FT: Eine ganz zentrale, weil die Menschheit digital geworden ist. So gut wie jeder hat ein Smartphone und damit digitalen Umgang. Gleichzeitig ist digital effizienter und kostengünstiger. Ein weiterer Vorteil ist, dass man dadurch kommunizieren kann, etwa mittels Push-Nachricht oder per E-Mail. Transparenz, etwa bezogen auf mögliche Vorteile für den Gast, ist ein weiterer Vorteil. Und man kann leichter zwischen den einzelnen Gästegruppen, etwa Senioren, Familien und Studenten, unterscheiden und mit ihnen jeweils anders kommunizieren. Deshalb werden kaum mehr nicht-digitale Systeme eingeführt und bestehende von analog auf digital umgestellt.

 

SI: Bedeutet das, dass man bestehende Gästebindungssysteme Richtung digital weiterentwickeln soll?

FT: Auf jeden Fall. Die ganze Welt ist am Smartphone. Alle anderen Systeme verlieren an Bedeutung.

 

SI: Wie geht man mit Menschen um, die digital ablehnen?

FT: Es ist leider so, dass man mit keinem System hundert Prozent der Menschen ansprechen kann. Wer digital grundsätzlich ablehnt, wird kaum zu überzeugen sein. Wir haben Kunden, die aus Kostengründen trotzdem nur noch digital per Push-Nachrichten agieren. Es gibt aber auch Fälle, wo zuerst eine Push-Nachricht gesendet wird. Wer dadurch nicht erreicht wird, bekommt ein E-Mail. Und wer auch die E-Mail nicht bekommt, erhält eine Post-Zusendung.

 

SI: Was sind die zentralen Erkenntnisse des aktuellen Loyalty Report 2024?

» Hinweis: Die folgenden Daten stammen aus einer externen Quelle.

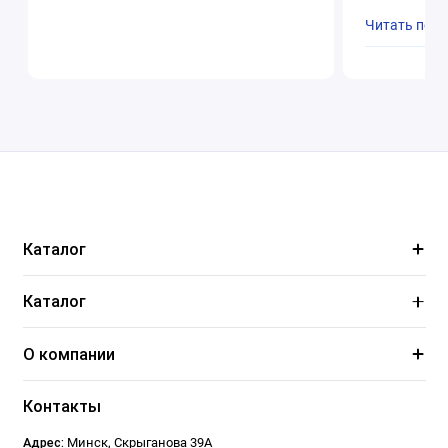
Читать пол
Каталог
Каталог
О компании
Контакты
Адрес:
Минск
,
Скрыганова 39А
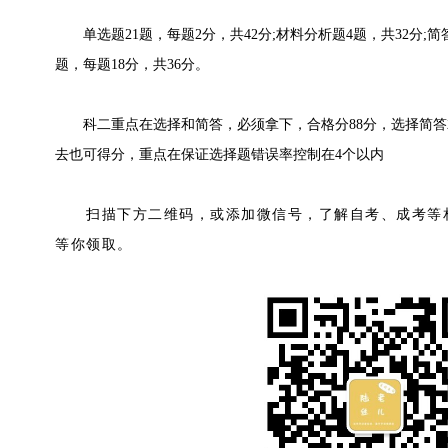
单选题21题，每题2分，共42分;材料分析题4题，共32分;简
题，每题18分，共36分。
科二重点在选择和简答，必须拿下，合格分88分，选择简答就
去也可得分，重点在保证选择题错误率控制在4个以内
扫描下方二维码，或添加微信号，了解自考、成考等相
等你领取。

FT: Die digitale Durchdringung hat weiter zugenommen, generell und speziell bei der älteren Generation. Kunden, die an einem Loyalitätsprogramm teilnehmen, geben etwa 31 Prozent mehr aus als davor. 80 Prozent (plus 15 Prozent zum Vorjahr) der Kunden, quer über alle Branchen hinweg, wollen mindestens einmal pro Woche über Neuigkeiten und Angebote informiert werden. Der Wunsch, lieber öfter kurz als seltener detaillierter informiert zu werden, spiegelt das geänderte Kommunikationsverhalten wider.

 

SI: Was raten Sie bezüglich Informationshäufigkeit im Tourismus- und Seilbahnbereich?

FT: Öfter, dafür aber kleinere Info-Häppchen, gilt auch hier. Als erstes muss man sich seine Zielgruppen ansehen. Regionale Tagesgäste müssen öfter als Urlaubsgäste, die vielleicht nur einmal im Jahr kommen, angesprochen werden. Jedenfalls ist es wichtig, Berührungspunkte zu schaffen, die eher mehr als weniger Kommunikationsimpulse möglich machen, etwa Ostereiersuche, Adventkalender, Umfragen, Spielerisches u.v.m.